August Sander – ‘I hate nothing more than sugary photographs with tricks, poses and effects. So allow me to be honest and tell the truth our age and its people.’
- Either to take portraits of people in their work similar to what he did.
- Or a simple portrait of someone with little or no photo manipulation so there are no tricks or effects and also a simple pose such as arms by the side so it is not a ‘sugary photograph’ without a pose.
Bertolt Brech – ‘Photography has become a formidable weapon against truth in the hands of bourgeoisie. The enormous quantity of picture material spit out daily by the printing press that consequently appears to possess the character of truth, actually serves only to obscure he facts. The camera can lie just like the type-setting machine.’
- Someone with a newspaper
- Outside the crown court and take a photo of the photographers taking photos of the people coming out
- Or taking photos of a family or friends taking photos of each other, as even if they are having a bad time they must smile.

### EXERCISE AIM
Transcribe the stretch from "- Or a simple" through "without a pose." in the text on photography and truth, keeping every character as it appears.

### EXCERPTED RECORDS
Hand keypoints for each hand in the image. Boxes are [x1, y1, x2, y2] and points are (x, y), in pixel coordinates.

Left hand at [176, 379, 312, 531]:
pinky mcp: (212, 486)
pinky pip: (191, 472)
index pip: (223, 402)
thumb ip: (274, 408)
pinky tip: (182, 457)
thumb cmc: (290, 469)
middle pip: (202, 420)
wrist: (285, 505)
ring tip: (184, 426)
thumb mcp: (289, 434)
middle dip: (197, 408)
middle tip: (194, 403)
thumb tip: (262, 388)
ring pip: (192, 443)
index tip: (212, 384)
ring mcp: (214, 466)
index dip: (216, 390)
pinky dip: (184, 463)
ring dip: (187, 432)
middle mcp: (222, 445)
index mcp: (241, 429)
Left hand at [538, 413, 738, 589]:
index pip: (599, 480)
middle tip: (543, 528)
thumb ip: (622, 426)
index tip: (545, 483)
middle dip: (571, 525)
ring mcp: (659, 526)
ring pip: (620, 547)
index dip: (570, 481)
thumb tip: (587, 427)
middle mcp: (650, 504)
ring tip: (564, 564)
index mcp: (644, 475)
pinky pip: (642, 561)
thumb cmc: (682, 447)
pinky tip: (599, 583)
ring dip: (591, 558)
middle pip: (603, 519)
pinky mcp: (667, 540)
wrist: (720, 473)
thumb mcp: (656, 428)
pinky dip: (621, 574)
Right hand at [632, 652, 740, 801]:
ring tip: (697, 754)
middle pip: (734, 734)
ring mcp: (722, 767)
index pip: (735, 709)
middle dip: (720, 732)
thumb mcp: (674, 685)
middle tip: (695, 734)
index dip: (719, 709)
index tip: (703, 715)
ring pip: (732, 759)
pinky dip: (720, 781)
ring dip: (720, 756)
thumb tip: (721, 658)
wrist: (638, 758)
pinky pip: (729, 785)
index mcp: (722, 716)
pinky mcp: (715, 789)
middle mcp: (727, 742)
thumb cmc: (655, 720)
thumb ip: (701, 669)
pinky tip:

### EXERCISE OUTPUT
- Or a simple portrait of someone with little or no photo manipulation so there are no tricks or effects and also a simple pose such as arms by the side so it is not a ‘sugary photograph’ without a pose.